It’s all in our genes
I was listening to a local sports talk radio show on my way to an appointment. The host of the show was doing an interview with a sports writer who wrote a book on cats. The author of the book (who’s name I do not remember) was questioned as to why he liked animals and would write such a book.
The author attributed his like of animals to genetics. He grew up in a family that had pets. What caught my attention was his next statement. He said, “just as there is a gene that makes some people bad and a gene that makes some people good, there is a gene that makes some people like pets.”
Genetic research is not something that I spend a lot of time following, so I may have missed the announcement of this discovery. It seems to me that the author’s statement is hyperbole at best and a patent falsehood at worst.
The sad part is that such a statement would go unchallenged and would be so blindly accepted. From my perspective it takes a large degree of faith to bridge the gap between current knowledge and such a confident assertion. Yet dogma such as the book author proclaimed is widely accepted in America without critical thought.
Thoughts have consequences
Perhaps some thought should go into the repercussions of such a belief. If genetics determine who is bad, then why do we have rehabilitation programs in prisons? If genetics determines who is bad, then why not isolate the gene and kill all the babies that carry that gene? You might think that this is an absurd extreme yet the 20th Century has plenty of examples of mass killing of those with undesirable traits.

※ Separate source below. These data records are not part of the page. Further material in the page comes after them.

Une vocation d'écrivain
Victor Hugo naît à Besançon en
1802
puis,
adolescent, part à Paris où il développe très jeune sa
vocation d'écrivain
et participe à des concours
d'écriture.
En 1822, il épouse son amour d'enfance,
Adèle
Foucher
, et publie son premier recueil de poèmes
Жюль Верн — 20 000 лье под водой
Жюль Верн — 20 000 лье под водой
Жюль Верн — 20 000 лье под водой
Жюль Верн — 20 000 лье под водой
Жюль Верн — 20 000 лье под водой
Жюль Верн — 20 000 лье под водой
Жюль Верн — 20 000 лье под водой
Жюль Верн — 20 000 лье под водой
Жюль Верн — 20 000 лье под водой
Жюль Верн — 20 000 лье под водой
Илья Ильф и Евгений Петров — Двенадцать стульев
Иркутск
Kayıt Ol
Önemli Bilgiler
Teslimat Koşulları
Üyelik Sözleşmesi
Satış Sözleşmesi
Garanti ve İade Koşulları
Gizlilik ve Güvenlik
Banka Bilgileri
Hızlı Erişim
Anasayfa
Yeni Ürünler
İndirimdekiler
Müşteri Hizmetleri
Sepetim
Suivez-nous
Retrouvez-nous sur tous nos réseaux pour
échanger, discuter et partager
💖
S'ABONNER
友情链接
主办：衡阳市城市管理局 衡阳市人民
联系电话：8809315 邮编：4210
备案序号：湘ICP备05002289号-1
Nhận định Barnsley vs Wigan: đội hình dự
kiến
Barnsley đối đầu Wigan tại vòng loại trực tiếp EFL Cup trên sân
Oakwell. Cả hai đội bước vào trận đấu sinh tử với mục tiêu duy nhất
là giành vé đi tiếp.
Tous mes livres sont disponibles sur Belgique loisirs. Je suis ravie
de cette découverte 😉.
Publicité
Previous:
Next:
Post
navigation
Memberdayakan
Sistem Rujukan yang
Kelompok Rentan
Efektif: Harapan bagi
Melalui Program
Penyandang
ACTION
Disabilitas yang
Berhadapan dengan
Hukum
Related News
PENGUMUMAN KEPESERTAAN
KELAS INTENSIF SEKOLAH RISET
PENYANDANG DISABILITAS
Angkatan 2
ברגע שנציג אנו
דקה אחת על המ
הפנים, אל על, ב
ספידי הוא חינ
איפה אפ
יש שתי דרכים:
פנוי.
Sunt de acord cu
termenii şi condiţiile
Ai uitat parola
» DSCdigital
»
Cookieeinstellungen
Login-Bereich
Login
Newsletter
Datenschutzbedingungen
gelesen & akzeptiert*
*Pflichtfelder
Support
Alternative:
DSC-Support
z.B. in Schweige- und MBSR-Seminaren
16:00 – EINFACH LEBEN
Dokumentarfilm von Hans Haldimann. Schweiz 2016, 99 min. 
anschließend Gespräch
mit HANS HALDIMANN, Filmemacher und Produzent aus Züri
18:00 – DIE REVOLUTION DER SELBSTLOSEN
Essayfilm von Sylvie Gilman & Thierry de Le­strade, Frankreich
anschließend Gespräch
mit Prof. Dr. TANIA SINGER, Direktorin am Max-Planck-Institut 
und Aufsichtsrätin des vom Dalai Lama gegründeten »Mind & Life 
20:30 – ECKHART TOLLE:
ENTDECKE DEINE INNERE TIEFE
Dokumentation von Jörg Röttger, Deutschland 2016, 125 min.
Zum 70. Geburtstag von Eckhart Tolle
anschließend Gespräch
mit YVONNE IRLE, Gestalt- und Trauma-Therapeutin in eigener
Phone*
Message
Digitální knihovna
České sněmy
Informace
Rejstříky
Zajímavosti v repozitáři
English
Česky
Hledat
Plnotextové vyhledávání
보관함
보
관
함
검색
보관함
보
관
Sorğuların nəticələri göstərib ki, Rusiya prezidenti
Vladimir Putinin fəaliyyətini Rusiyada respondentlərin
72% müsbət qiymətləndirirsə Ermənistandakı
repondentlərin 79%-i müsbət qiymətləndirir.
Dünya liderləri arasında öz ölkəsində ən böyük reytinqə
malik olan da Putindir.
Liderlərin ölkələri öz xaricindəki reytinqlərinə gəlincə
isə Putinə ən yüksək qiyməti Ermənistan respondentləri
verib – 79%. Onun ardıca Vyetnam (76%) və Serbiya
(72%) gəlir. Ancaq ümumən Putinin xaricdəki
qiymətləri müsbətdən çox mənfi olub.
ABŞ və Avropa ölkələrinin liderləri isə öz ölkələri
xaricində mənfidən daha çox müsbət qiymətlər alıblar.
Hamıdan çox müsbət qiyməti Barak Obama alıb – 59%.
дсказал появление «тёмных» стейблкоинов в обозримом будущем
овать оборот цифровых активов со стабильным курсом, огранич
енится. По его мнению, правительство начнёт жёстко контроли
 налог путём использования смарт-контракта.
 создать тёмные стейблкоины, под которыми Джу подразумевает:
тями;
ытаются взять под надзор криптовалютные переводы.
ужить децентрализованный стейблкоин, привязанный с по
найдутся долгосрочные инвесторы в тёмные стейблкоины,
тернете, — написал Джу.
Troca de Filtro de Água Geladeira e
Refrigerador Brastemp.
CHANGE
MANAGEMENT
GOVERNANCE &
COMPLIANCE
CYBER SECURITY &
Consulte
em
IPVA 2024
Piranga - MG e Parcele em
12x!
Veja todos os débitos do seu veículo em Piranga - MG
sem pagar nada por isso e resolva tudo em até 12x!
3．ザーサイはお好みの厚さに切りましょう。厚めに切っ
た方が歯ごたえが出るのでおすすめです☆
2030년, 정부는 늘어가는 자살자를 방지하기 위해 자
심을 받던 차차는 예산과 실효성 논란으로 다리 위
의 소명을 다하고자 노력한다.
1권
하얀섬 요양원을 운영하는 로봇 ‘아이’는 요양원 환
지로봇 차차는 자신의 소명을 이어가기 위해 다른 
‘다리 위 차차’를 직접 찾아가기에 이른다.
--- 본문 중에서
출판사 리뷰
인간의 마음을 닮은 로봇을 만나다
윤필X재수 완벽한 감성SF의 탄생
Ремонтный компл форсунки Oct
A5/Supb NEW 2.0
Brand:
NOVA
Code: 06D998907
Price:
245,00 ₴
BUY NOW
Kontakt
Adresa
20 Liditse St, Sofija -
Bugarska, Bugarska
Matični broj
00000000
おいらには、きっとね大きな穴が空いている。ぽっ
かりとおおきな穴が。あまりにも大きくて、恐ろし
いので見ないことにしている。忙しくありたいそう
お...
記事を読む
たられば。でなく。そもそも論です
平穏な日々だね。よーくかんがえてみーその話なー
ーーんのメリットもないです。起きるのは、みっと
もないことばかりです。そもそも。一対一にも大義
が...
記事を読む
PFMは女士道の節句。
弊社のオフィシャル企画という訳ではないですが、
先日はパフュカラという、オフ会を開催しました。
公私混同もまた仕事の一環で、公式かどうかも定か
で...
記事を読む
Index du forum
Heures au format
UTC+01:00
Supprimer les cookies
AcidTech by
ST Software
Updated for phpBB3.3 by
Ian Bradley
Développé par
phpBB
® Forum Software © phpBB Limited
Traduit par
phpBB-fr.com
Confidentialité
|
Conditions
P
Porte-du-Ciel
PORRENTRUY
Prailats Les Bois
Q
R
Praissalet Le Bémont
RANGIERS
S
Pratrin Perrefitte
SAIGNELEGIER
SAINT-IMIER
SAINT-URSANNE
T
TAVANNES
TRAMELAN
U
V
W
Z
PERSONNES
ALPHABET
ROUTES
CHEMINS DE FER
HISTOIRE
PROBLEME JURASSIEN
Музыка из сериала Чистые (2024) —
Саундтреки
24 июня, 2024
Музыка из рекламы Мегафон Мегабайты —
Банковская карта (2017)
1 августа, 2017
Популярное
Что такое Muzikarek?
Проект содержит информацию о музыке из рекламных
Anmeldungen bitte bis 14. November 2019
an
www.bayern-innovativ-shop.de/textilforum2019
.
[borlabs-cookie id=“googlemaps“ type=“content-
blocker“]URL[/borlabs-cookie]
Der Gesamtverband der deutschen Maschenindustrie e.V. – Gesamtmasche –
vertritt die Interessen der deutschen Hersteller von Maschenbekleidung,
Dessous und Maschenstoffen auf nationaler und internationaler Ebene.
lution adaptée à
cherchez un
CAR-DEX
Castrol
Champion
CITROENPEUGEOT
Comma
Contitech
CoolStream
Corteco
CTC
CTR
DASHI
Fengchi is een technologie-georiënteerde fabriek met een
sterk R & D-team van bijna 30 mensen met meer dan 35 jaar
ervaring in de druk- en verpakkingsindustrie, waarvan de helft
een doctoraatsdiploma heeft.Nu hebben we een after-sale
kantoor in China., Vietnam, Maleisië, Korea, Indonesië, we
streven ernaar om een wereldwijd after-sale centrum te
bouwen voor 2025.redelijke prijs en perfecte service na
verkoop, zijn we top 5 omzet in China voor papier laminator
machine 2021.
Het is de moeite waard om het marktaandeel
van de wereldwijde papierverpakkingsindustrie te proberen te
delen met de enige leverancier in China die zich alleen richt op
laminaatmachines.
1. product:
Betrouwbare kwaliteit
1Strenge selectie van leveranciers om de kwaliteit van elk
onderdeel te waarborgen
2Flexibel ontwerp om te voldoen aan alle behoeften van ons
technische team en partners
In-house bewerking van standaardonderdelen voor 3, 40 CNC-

If there is no objective moral standard, who determines what it bad? We have seen the devastation when a totalitarian state defines who should live and who should die. The use of genetics could be a “scientific” means to the same end. In the totalitarian state, the state is the final arbiter of who is good and who is bad. Do you want to live in a world where decisions about you are made based on a genetic test?
You can’t believe in nothing
“When a Man stops believing in God he doesn’t then believe in nothing, he believes anything” is a phrase (perhaps wrongly) attributed to G. K. Chesterton, but is none the less true. Because we do not want God to have any input into our existence, we need to find some other means of explaining why people go wrong.
It must be pointed out that there have been cases of convicts who have turned their lives around. I recently found the story of Mary Kay Beard, the founder of Angel Tree. She went from being on the FBI’s most wanted list to being an advocate for the children of prison inmates. This turnaround in her life can be directly attributed to her faith in Jesus Christ.
So even if it were proved that there is a genetic predisposition to crime, there is something or someone stronger than genetics.